Eliran, regarding the billings number. Was there anything that contributed to the softer upside? Were there any invoicing flexibilities with customers that affected this, and do you expect this to continue in the second half?

So billings tend to be a bit lumpy, and we do not measure the business or manage the business to billing. We look at the net dollar retention rate, revenue growth, and customer growth. If you think about revenue growth on a sequential basis, we grew 14% quarter by quarter and 75% year-over-year. So these are the measures that or the metrics that we use to look when we look at the business, as well as comparisons are more difficult this quarter when we are getting bigger on the numbers.

Operator

Our next question comes from Brent Thill of Jefferies.

Speaker 14

I'm curious if you could update us on your quota-carrying sales rep hiring plan for the year, and if you’ve changed your plan relative to kind of what you're seeing. Can you just give us any color on what you're expecting this year?

In terms of quota-carrying, we have indeed changed our plan, and the numbers keep increasing. This is another area, along with R&D, where we continue to invest, even in the current environment. Our plans remain consistent with what we established when we set the plan for the year.

Speaker 14

And just real quick, what you're embedding in your overall guidance? Are you seeing a flat environment, an improving environment, or slightly worsening environment? How would you characterize your guidance relative to the back half in your plan?

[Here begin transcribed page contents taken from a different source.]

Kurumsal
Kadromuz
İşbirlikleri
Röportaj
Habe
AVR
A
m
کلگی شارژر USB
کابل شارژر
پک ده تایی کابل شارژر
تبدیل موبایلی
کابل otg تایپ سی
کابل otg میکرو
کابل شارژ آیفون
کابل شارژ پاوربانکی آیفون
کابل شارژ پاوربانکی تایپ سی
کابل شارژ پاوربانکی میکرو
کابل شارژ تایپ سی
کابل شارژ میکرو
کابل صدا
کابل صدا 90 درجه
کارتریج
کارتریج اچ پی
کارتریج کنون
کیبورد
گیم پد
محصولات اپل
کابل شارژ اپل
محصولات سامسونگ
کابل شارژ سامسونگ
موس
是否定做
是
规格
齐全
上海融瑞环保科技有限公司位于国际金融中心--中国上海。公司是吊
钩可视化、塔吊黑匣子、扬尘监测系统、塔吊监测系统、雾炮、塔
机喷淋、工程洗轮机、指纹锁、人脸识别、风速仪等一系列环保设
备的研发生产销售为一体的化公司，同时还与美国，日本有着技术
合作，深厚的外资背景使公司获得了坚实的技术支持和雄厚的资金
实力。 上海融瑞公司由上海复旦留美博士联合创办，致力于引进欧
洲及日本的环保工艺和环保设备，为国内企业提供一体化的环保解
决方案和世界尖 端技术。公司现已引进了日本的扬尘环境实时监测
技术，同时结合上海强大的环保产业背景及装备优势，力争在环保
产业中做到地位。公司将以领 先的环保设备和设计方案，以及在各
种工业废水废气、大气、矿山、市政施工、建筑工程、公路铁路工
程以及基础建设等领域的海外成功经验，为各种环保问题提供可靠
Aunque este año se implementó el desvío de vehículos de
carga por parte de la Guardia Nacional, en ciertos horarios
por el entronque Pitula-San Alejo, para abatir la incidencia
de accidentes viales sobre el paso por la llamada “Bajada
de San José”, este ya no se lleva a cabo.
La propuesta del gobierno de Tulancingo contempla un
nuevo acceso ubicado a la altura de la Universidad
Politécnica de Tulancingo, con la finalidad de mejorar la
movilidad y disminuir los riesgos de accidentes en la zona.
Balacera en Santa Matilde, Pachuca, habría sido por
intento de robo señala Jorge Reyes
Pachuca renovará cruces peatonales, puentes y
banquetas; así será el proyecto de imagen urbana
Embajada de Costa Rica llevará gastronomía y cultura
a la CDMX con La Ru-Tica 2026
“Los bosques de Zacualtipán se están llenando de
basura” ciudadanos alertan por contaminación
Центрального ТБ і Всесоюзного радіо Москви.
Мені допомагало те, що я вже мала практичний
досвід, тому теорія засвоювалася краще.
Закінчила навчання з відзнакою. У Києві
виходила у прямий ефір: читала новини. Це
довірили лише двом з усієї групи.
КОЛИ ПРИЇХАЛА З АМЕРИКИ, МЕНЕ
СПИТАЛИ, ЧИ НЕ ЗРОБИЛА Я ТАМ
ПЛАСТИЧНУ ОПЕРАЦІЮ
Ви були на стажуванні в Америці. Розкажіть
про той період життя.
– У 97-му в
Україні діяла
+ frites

So as I mentioned earlier in most of my replies, we do account for the macroeconomic environment and the geopolitical challenges to continue by the end of the year. Again, I don't have a crystal ball and I don't have better expectations than anyone else. We're trying to be a bit cautious, remaining optimistic with regard to next year. But by the end of this year, we think it's going to be the same environment that we see today.

Operator

Our next question comes from Robert Simmons of D.A. Davidson.

Speaker 15

You have 30 technical difficulties so far. Is there any cadence we can expect to the number of assets that will become monetized over the next quarters or years? And then are you earning revenue on those that are currently monetized? And if not, what's the timeline for doing so?

We have strong momentum in our marketplace and are continuing to invest and collaborate with third-party developers to help them create apps for it. Two quarters ago, we launched our payment service in the marketplace, which is gaining traction. We are observing app developers transitioning from independent payment solutions to our system, as well as new developers adopting it. While it is still relatively small compared to our overall revenue, it is experiencing positive growth. We are closely monitoring this aspect, as it is a strategic component of our product, allowing us to broaden our use cases and provide long-tail solutions to our customers. We are making significant investments in research and development focused on the marketplace, and we are pleased with the ongoing momentum.

Operator

At this time, we currently have no further questions. And therefore, this concludes today's call. Thank you for joining. You may now disconnect your lines.